In the records below, repeat exactly the lines between the line holding "Grohe Grohtherm SmartControl" and the line holding "Sebenarnya ada banyak pilihan mobil yang", inclusive, and drop the pictures.

····················

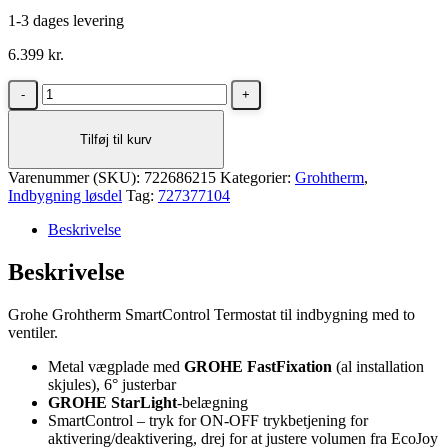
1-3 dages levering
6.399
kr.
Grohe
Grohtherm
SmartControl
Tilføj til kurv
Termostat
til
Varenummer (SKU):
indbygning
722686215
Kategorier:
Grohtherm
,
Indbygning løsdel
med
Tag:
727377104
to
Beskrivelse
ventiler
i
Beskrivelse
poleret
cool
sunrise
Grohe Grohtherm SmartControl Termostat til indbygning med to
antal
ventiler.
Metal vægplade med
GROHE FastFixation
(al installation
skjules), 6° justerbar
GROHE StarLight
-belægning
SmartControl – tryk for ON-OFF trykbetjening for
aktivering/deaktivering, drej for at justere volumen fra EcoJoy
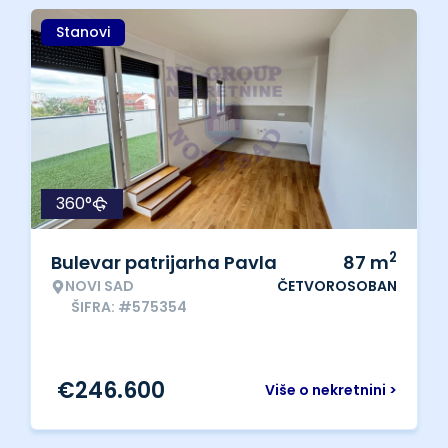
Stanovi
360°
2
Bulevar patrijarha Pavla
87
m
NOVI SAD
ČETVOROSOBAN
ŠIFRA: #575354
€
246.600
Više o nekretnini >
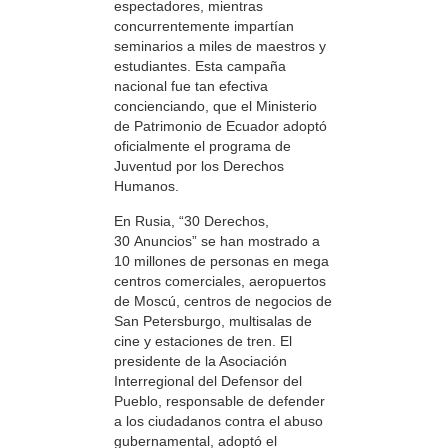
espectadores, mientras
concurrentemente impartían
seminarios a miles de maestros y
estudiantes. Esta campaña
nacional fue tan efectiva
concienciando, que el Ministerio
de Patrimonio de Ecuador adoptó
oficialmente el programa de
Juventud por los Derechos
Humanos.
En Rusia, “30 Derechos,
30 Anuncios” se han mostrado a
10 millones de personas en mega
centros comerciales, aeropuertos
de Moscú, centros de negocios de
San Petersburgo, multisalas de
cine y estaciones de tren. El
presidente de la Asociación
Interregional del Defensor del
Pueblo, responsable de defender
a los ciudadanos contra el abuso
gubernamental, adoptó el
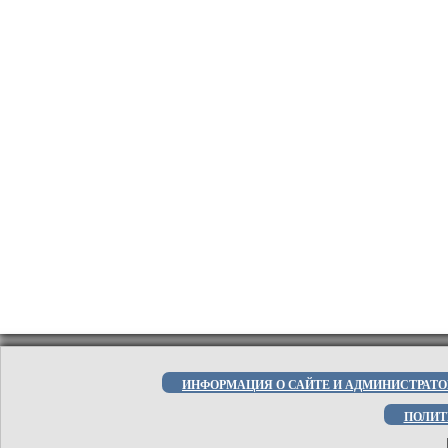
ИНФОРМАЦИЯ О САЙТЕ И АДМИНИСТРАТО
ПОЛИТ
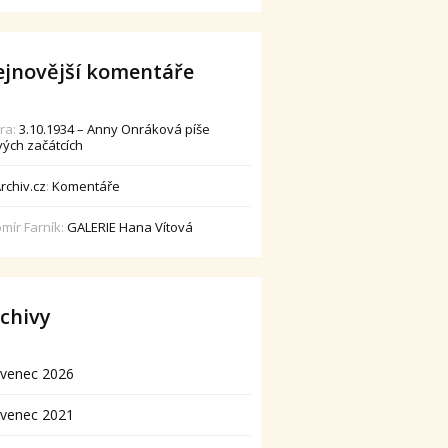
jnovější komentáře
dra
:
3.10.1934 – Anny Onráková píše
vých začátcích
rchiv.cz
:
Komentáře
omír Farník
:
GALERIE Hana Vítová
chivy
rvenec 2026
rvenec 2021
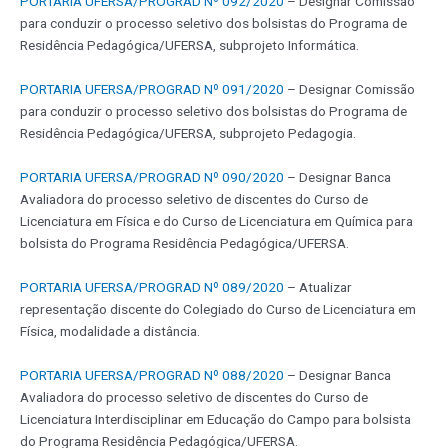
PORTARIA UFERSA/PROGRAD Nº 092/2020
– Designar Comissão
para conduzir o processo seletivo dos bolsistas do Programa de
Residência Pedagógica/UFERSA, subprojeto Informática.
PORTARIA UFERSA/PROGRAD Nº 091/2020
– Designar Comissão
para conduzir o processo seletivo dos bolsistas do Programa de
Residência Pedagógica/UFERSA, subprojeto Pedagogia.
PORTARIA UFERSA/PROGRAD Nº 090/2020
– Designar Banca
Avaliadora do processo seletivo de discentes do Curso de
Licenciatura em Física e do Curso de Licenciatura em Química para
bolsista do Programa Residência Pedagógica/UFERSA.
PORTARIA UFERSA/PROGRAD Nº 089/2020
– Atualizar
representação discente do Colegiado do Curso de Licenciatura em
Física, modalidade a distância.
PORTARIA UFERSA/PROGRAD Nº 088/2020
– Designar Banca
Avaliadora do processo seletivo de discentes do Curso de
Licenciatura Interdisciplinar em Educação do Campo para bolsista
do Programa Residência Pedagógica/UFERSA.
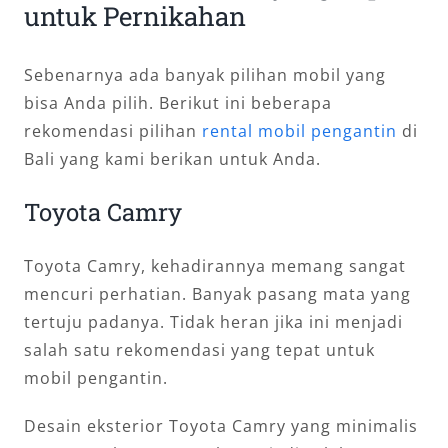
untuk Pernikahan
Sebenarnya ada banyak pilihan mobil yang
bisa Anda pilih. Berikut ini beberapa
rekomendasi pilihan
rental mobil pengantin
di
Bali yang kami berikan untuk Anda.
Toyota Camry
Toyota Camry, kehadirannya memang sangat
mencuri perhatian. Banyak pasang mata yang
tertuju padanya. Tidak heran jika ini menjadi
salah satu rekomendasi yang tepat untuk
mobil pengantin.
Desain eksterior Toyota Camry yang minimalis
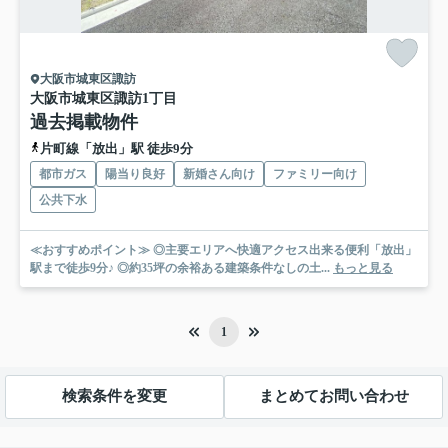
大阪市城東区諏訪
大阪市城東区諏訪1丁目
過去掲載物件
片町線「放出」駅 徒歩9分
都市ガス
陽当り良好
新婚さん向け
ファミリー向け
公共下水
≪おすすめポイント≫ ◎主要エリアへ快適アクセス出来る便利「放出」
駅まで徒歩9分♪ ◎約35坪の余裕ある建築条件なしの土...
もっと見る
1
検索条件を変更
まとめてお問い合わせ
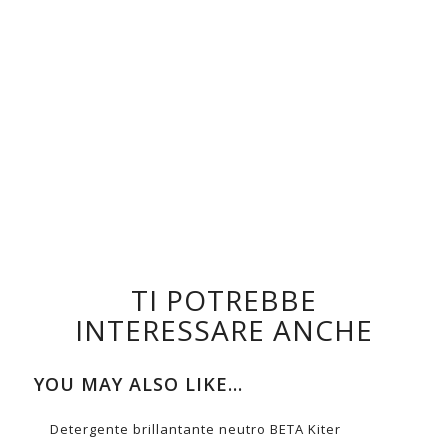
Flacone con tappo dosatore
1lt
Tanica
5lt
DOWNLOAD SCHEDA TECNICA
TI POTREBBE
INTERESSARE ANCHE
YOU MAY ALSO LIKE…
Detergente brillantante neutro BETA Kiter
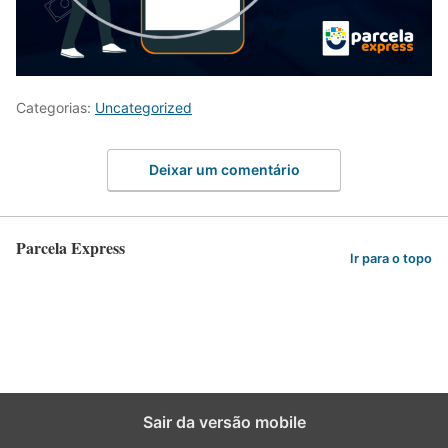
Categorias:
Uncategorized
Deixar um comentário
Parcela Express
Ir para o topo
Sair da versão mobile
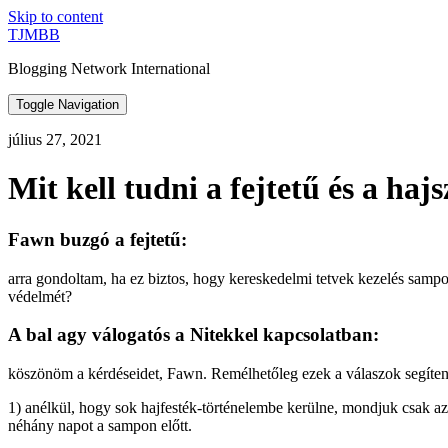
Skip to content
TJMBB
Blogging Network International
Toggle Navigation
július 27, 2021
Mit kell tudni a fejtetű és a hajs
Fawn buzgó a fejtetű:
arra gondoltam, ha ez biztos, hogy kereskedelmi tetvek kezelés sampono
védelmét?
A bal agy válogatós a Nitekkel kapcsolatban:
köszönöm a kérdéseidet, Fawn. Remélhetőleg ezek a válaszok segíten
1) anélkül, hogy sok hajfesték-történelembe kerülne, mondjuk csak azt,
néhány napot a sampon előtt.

····················

▸ **EXERCISE SOLUTION**:
Grohe Grohtherm SmartControl Termostat til indbygning med to
antal
ventiler.
Metal vægplade med
GROHE FastFixation
(al installation
skjules), 6° justerbar
GROHE StarLight
-belægning
SmartControl – tryk for ON-OFF trykbetjening for
aktivering/deaktivering, drej for at justere volumen fra EcoJoy
Stanovi
360°
2
Bulevar patrijarha Pavla
87
m
NOVI SAD
ČETVOROSOBAN
ŠIFRA: #575354
€
246.600
Više o nekretnini >
espectadores, mientras
concurrentemente impartían
seminarios a miles de maestros y
estudiantes. Esta campaña
nacional fue tan efectiva
concienciando, que el Ministerio
de Patrimonio de Ecuador adoptó
oficialmente el programa de
Juventud por los Derechos
Humanos.
En Rusia, “30 Derechos,
30 Anuncios” se han mostrado a
10 millones de personas en mega
centros comerciales, aeropuertos
de Moscú, centros de negocios de
San Petersburgo, multisalas de
cine y estaciones de tren. El
presidente de la Asociación
Interregional del Defensor del
Pueblo, responsable de defender
a los ciudadanos contra el abuso
gubernamental, adoptó el
ИНФОРМАЦИЯ О САЙТЕ И АДМИНИСТРАТО
ПОЛИТ
jnovější komentáře
dra
:
3.10.1934 – Anny Onráková píše
vých začátcích
rchiv.cz
:
Komentáře
omír Farník
:
GALERIE Hana Vítová
chivy
rvenec 2026
rvenec 2021
PORTARIA UFERSA/PROGRAD Nº 092/2020
– Designar Comissão
para conduzir o processo seletivo dos bolsistas do Programa de
Residência Pedagógica/UFERSA, subprojeto Informática.
PORTARIA UFERSA/PROGRAD Nº 091/2020
– Designar Comissão
para conduzir o processo seletivo dos bolsistas do Programa de
Residência Pedagógica/UFERSA, subprojeto Pedagogia.
PORTARIA UFERSA/PROGRAD Nº 090/2020
– Designar Banca
Avaliadora do processo seletivo de discentes do Curso de
Licenciatura em Física e do Curso de Licenciatura em Química para
bolsista do Programa Residência Pedagógica/UFERSA.
PORTARIA UFERSA/PROGRAD Nº 089/2020
– Atualizar
representação discente do Colegiado do Curso de Licenciatura em
Física, modalidade a distância.
PORTARIA UFERSA/PROGRAD Nº 088/2020
– Designar Banca
Avaliadora do processo seletivo de discentes do Curso de
Licenciatura Interdisciplinar em Educação do Campo para bolsista
do Programa Residência Pedagógica/UFERSA.
untuk Pernikahan
Sebenarnya ada banyak pilihan mobil yang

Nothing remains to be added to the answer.